Sensitive, bookish jock Ethan (Alden Ehrenreich) is desperate to get away from his small South Carolina hometown and its narrow-minded, Bible-thumping inhabitants. For weeks he's been haunted by dreams of a mysterious girls whose face is never visible. Then one day pale, beautiful outsider Lena (Alice Englert) appears in his life, having just moved to town with her protective uncle, Macon (a scenery-chomping Jeremy Irons). Lena's an outcast in the town due to her family ties, but Ethan is drawn to her and they strike up a romantic relationship, bonding over their shared love of banned books and Charles Bukowski. Their love is complicated by the fact that Lena and her family turn out to be "casters" (read: witches, though Lena explains that that term is just a label, like geek or jock, created by mortals who don't understand her kind).

To make matters worse, Lena is also facing "The Claiming," a rite of passage young female casters face on their 16th birthday in which their souls are claimed for the light or the dark (good or evil). Why exactly these young women have no choice in the matter is something that may have been spelled out (no pun intended) in the novel, but the screenplay (credited to director Richard LaGravanese) can't be bothered to get into specifics. The film never explains the mechanics of these customs, and those details are crucial. Without them, the story's many prophecies and curses verge on incomprehensible. Naturally, this impending event forces Lena to push Ethan away, afraid that she'll end up destroying him if she goes all evil.

LaGravanese is clearly more at home with the teen romance side of the story than the supernatural elements, which makes sense considering his filmography, which includes "P.S. I Love You" as well as the scripts for previous high-minded literary love stories like "The Bridges of Madison County," "The Horse Whisperer," and "Water For Elephants". He's aided by the performances of Ehrenreich and Englert, who have great chemistry together and charisma to spare. Their shared scenes are without a doubt the strongest in the film. I'm curious to see what projects they choose to attach themselves to in the future.

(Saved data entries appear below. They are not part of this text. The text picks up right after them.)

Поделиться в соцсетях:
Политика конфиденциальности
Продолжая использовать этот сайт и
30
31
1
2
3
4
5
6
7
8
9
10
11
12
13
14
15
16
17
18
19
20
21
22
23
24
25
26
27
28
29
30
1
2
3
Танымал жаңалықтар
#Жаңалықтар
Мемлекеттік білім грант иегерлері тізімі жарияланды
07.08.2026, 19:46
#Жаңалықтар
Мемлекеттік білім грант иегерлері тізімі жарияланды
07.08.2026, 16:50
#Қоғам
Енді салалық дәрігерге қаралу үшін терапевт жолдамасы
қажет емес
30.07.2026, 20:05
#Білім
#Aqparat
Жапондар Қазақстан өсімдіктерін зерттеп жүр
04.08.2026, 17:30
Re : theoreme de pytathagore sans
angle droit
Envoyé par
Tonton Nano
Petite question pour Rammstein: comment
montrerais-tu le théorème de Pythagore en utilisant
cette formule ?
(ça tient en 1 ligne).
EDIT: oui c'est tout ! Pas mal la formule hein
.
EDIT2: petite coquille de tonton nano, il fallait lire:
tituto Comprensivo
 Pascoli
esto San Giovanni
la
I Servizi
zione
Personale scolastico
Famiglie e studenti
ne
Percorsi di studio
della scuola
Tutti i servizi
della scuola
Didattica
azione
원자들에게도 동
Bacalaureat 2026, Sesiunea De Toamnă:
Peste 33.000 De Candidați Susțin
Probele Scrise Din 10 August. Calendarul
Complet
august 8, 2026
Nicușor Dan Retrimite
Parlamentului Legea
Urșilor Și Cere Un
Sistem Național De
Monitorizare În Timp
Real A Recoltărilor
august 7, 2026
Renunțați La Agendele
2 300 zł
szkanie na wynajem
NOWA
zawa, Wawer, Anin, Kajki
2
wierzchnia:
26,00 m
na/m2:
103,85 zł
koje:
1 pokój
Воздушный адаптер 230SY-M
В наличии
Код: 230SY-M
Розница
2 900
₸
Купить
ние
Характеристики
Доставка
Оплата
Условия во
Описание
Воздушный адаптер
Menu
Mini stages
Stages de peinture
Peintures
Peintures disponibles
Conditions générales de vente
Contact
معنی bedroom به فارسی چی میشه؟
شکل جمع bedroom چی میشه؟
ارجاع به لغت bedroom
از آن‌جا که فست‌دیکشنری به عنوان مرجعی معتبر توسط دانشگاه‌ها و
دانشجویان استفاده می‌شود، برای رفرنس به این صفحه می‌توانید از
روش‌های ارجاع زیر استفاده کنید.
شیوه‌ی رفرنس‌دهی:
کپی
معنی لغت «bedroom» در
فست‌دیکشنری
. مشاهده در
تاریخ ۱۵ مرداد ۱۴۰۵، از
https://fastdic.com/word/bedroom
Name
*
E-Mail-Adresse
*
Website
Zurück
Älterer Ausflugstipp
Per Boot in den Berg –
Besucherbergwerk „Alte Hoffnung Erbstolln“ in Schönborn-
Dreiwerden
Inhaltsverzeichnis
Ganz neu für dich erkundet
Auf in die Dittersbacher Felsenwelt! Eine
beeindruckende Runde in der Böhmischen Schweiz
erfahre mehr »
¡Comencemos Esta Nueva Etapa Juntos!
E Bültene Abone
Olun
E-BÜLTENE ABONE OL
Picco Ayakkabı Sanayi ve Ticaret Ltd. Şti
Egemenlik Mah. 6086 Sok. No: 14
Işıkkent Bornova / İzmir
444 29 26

Whenever LaGravanese has to get into the witchcraft aspects of the story, the film is markedly less successful, relying on CGI effects as a stand-in the supernatural elements of the plot. While the effects are sometimes impressive, they're no substitute for decent storytelling. The film's vine-obsessed production design (by Richard Shermann, who previously worked on both installments of "The Twilight Saga: Breaking Dawn"), however, is occasionally quite striking, especially the decrepit mansion owned by Lena's family, with its Southern plantation exterior and an interior that suggests Tim Burton by way of Ikea.

LaGravanese is smart enough to round out the supporting cast with several legitimately great actors; in addition to Irons, the cast includes Viola Davis and Emma Thompson. Their performances in the film are hardly going to make any career highlight reels, but they don't do anything to embarrass themselves. Thompson in particular, playing Seraphine, the most powerful dark caster in all the land (who just so happens to be Lena's mother), is clearly having a ball. She hams it up masterfully, bringing a mischievous sense of fun to the role that's sorely lacking from the rest of the film, which has a tendency to take itself way too seriously. In a film about a lovestruck teen witch, that's a deadly characteristic to have.

Still, I was never bored, which is more than can be said for most of the "Twilight" films. The ending leaves itself open for a sequel, and with three more books in the series, the fate of the potential franchise rests entirely in how hungry teenage girls are for another fix of paranormal romance.